Task item
There is material below. Print exactly the lines starting at the line with "que entrega, El Transportador cobrará un" and ending at the line with "como retenciones, confiscaciones, órdenes", ends included, and no others.

*****

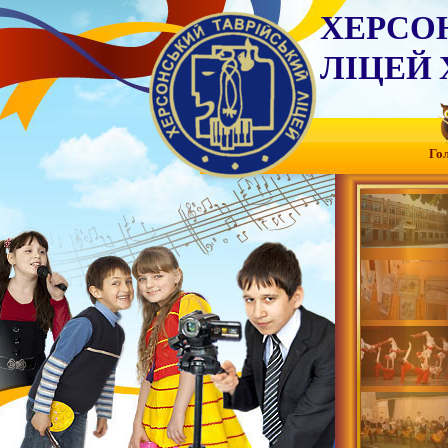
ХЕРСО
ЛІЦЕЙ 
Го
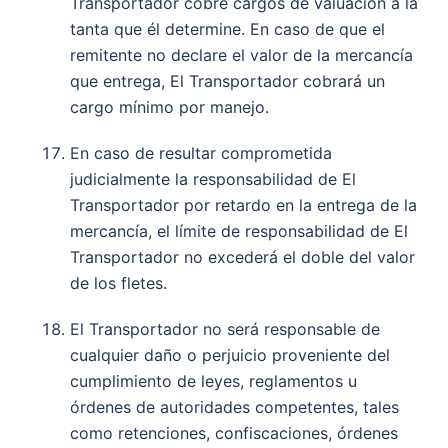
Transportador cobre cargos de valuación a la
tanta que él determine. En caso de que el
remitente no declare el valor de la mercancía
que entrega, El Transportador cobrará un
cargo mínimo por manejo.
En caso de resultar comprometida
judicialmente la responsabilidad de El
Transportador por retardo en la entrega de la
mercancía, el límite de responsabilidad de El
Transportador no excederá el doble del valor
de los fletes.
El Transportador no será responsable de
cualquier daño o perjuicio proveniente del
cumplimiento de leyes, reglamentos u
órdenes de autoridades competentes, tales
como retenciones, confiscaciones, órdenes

*****

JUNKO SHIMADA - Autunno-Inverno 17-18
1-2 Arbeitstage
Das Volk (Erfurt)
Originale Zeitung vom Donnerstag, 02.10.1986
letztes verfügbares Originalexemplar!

*****

Answer space
que entrega, El Transportador cobrará un
cargo mínimo por manejo.
En caso de resultar comprometida
judicialmente la responsabilidad de El
Transportador por retardo en la entrega de la
mercancía, el límite de responsabilidad de El
Transportador no excederá el doble del valor
de los fletes.
El Transportador no será responsable de
cualquier daño o perjuicio proveniente del
cumplimiento de leyes, reglamentos u
órdenes de autoridades competentes, tales
como retenciones, confiscaciones, órdenes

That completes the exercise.